The point was that naive let-introduction done by a macro in a type-oblivious way can have very very surprising consequences. This is one of many examples of ways to go wrong, and they collectively lead me to believe that in BitC it may be better for macros to operate over ASTs.

But in the end, since we are leaning towards the dylan macro approach, this may all be moot.

Take a pass?

Using a third pass seems to be pretty much the way to do it anyway, as it keeps things reasonably modular. Definitely the way to go if you have user-defined operators, and I say that having spent a fair while toying with ways of making libraries like Parsec handle the issue in one pass!
It turns out that there's a fair range of options past there though.

I found Nils Anders Danielsson's recent talk at IFL interesting, the corresponding draft paper can be found here: http://www.cs.nott.ac.uk/~nad/publications/danielsson-norell-mixfix.pdf

Thanks, Philippa, I'll look

Thanks, Philippa, I'll look at that pointer. I confess that I'm less interested in theory at this point than I am in a working exemplar.

Syntactic overloading?

Can mixfix parsing support syntactic overloading of operators? For example, can it disambiguate between application and precedence-overriding via _(_) and (_) or negation versus subtraction in the case of -_ and _-_ ?

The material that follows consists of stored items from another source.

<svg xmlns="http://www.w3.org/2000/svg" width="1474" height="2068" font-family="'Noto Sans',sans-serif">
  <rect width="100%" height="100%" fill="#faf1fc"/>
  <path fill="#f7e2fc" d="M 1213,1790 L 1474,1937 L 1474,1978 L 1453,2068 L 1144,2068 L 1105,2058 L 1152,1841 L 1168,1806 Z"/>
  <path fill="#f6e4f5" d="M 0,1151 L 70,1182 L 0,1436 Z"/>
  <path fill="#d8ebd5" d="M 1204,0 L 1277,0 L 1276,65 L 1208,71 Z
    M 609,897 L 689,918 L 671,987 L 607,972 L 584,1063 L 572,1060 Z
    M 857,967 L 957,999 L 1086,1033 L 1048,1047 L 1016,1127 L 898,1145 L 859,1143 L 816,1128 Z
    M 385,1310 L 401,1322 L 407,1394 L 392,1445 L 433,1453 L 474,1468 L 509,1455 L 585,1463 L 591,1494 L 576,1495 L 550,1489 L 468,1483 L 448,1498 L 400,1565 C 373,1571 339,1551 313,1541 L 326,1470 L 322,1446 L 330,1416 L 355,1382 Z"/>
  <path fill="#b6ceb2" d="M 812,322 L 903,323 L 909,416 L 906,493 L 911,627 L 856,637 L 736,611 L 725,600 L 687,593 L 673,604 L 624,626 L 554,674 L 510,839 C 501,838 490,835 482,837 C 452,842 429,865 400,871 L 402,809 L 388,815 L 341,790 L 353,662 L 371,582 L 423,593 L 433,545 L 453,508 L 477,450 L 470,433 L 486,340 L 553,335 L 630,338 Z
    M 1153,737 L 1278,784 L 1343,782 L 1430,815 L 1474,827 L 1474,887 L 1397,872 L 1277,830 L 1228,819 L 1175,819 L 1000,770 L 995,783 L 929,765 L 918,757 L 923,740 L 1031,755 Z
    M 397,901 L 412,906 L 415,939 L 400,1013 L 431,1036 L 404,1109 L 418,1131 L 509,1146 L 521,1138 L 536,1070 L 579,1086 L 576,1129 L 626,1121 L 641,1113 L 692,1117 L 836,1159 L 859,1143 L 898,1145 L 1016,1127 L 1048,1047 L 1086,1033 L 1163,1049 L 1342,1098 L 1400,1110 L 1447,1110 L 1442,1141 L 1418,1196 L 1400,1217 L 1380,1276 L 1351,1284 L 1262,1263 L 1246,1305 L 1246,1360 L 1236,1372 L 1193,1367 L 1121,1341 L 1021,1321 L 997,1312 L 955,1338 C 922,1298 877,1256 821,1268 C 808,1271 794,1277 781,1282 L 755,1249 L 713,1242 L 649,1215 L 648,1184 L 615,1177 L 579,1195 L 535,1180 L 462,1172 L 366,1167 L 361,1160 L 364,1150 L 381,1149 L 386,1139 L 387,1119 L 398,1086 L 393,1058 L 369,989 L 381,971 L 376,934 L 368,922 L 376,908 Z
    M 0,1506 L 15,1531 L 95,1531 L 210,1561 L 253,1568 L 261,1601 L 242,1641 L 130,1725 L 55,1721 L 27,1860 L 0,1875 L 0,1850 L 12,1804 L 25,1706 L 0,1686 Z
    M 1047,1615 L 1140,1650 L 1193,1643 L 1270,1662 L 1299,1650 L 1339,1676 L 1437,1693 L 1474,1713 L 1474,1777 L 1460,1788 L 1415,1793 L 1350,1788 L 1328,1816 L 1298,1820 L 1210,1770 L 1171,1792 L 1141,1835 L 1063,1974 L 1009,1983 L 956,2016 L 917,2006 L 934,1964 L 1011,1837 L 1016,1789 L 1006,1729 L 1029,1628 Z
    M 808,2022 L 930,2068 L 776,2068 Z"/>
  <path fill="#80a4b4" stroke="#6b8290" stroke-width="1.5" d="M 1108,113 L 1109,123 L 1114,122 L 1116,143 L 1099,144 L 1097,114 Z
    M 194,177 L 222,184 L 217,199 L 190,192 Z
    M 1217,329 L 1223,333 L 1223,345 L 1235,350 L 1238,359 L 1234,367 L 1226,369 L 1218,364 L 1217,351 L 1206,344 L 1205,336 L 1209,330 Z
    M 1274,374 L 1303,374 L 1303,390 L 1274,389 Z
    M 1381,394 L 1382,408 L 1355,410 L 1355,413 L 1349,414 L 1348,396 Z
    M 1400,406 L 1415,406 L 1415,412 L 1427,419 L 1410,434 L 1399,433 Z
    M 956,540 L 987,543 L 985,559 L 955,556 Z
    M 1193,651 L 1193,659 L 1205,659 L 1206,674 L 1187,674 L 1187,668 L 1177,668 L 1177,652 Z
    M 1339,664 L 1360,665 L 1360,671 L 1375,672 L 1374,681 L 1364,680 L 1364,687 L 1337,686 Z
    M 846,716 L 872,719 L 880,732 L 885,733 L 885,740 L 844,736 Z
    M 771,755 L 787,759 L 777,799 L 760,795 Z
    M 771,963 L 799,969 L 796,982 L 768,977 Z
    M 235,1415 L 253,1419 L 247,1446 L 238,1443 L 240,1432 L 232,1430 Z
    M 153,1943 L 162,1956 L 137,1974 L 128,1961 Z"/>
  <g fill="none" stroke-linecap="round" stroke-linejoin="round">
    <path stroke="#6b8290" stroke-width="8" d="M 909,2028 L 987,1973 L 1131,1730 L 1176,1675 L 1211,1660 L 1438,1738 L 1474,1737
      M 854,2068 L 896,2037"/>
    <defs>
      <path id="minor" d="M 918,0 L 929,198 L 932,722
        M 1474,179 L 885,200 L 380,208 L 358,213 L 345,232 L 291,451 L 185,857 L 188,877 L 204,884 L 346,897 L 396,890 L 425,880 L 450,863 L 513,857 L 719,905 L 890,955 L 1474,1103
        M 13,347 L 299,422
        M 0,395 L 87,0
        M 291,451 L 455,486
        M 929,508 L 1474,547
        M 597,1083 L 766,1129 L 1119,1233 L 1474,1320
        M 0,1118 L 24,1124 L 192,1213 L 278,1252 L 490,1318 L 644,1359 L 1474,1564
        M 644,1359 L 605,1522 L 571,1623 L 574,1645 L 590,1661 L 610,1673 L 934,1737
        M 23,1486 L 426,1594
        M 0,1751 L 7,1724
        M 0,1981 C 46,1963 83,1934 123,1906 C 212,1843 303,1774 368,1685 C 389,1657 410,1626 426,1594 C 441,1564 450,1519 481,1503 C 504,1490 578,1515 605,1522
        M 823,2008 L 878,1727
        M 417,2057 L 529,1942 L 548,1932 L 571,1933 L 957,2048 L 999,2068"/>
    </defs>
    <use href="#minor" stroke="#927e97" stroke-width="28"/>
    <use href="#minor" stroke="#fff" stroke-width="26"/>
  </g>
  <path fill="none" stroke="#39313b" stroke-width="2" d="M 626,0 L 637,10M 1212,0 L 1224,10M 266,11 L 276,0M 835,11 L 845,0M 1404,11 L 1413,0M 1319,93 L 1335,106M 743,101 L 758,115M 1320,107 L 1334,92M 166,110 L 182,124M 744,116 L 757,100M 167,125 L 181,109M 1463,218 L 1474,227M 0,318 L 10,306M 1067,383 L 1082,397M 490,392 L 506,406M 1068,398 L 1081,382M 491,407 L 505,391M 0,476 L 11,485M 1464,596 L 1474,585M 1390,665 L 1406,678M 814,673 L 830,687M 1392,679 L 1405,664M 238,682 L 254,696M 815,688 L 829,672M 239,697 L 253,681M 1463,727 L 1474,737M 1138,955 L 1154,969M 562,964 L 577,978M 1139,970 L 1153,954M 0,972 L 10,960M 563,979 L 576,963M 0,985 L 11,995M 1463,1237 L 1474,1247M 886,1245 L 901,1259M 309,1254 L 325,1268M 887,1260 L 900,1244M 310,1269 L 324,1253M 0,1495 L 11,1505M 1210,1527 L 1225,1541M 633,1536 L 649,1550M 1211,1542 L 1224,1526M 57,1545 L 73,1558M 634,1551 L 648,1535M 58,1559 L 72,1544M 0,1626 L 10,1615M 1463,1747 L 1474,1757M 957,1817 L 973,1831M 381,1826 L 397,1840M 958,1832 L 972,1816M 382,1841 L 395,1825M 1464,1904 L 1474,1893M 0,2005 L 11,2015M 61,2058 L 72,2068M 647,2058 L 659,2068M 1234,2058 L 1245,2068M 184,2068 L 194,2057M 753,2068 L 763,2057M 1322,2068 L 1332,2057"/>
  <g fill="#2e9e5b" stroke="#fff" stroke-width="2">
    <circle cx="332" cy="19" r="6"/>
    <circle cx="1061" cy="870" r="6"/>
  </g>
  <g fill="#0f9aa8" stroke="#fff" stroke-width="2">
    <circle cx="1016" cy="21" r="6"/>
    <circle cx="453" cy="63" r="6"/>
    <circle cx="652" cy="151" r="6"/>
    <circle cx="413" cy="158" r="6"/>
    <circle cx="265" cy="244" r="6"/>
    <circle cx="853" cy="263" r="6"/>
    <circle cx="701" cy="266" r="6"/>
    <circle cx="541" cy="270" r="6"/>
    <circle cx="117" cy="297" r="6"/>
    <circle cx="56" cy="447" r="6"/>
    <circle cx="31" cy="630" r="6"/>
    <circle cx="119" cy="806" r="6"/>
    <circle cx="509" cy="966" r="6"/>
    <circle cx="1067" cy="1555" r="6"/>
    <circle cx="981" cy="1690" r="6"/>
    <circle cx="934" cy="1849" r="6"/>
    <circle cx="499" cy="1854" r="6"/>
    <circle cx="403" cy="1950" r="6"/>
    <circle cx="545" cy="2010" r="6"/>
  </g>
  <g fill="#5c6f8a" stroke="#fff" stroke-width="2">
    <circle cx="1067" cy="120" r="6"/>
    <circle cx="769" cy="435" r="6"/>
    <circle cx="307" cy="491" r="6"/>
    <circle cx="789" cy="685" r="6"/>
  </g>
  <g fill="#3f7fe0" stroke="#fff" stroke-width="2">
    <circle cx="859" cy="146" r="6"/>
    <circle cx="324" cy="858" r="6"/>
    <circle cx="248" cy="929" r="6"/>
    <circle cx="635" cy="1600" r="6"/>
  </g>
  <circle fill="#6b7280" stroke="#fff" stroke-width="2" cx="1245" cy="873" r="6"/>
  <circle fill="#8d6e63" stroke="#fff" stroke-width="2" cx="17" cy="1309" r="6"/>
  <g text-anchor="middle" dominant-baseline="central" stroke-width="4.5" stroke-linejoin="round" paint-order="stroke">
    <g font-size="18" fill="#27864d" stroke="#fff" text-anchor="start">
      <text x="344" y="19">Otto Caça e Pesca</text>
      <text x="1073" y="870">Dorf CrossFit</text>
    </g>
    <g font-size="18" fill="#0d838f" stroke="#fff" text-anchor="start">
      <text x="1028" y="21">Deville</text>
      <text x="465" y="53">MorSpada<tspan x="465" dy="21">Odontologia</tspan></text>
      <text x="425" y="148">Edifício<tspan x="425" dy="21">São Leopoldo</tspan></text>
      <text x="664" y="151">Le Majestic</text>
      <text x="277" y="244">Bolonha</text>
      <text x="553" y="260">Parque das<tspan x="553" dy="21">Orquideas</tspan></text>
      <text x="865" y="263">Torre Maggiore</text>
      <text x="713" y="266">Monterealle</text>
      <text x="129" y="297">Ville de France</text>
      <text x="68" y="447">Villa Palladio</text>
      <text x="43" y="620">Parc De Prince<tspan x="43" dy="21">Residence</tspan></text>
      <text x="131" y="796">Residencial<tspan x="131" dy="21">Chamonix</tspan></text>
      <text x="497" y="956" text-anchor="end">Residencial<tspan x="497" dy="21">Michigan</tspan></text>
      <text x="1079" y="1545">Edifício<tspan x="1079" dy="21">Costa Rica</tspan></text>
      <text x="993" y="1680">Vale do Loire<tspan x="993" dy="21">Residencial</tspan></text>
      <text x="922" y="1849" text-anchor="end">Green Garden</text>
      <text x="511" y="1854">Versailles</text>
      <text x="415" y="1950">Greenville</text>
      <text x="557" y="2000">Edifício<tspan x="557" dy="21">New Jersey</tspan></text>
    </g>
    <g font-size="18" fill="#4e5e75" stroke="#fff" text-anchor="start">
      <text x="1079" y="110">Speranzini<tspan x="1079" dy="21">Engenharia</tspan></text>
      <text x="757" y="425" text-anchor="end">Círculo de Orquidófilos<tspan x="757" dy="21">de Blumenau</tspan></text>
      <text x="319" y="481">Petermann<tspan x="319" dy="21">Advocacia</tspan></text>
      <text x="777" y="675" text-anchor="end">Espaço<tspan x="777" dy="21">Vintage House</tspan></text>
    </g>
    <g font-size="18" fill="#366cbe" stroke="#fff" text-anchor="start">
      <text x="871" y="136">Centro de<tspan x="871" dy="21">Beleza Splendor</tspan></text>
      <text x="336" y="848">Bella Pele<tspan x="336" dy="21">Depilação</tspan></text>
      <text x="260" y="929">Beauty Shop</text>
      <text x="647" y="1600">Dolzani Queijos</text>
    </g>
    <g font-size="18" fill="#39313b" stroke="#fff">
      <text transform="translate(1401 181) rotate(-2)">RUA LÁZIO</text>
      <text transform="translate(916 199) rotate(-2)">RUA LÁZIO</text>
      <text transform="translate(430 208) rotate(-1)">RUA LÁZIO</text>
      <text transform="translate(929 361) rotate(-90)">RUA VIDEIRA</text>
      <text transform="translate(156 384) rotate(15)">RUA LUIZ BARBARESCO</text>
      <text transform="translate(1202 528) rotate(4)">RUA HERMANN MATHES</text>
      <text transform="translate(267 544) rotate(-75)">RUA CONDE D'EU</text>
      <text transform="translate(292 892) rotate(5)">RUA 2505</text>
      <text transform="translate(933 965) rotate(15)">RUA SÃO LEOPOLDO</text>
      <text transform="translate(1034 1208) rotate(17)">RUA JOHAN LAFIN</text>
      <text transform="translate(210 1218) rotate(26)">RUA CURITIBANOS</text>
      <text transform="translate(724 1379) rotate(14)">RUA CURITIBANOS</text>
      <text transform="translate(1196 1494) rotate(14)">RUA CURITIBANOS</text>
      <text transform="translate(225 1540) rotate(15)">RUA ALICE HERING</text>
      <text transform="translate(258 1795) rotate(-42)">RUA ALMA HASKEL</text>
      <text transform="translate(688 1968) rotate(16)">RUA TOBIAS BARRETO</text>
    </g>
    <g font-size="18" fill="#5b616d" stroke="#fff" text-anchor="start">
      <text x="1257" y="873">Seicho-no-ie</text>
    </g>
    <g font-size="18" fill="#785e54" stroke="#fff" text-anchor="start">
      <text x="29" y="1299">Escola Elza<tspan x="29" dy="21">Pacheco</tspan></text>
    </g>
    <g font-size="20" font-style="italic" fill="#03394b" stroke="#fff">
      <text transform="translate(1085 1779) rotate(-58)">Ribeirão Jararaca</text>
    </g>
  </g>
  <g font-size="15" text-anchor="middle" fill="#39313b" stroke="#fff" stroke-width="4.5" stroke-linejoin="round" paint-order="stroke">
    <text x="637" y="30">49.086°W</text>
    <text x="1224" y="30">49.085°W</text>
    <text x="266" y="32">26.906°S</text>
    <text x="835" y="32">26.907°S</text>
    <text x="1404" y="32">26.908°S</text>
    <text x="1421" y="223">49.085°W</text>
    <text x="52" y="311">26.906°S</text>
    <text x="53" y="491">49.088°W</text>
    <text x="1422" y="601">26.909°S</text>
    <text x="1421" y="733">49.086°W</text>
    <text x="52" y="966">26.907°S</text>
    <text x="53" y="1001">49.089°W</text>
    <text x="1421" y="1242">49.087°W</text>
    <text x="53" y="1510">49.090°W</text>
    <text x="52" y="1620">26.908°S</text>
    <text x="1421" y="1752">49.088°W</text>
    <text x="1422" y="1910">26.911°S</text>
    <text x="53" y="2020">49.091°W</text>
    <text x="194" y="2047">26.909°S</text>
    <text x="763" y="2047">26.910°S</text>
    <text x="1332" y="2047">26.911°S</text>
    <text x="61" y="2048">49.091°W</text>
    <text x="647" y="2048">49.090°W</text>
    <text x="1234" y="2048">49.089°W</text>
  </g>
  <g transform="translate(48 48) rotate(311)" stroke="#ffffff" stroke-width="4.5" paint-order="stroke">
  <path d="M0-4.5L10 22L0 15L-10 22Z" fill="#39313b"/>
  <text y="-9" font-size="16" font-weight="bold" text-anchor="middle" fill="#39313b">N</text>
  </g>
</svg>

My impression is that this

My impression is that this can be handled using precedence in much the way that unary and binary "-" are handled conventionally. Whether it should be done is a different discussion. I'm provisionally inclined to believe that the answer is probably "no".

Maude again

Maude allows mixfix together with overloading, using OBJ-style order-sorted signatures to avoid certain kinds of ad-hocness.

Maude is fairly pleasant to use, but the syntax does have some nuisances, eg. a handling of dots to terminate clauses that is more tiresome than Prolog in that one must often insulate it with whitespace from the clause it terminates. A C-like syntax that had such rigmarole around semicolons would exasperate many, I guess.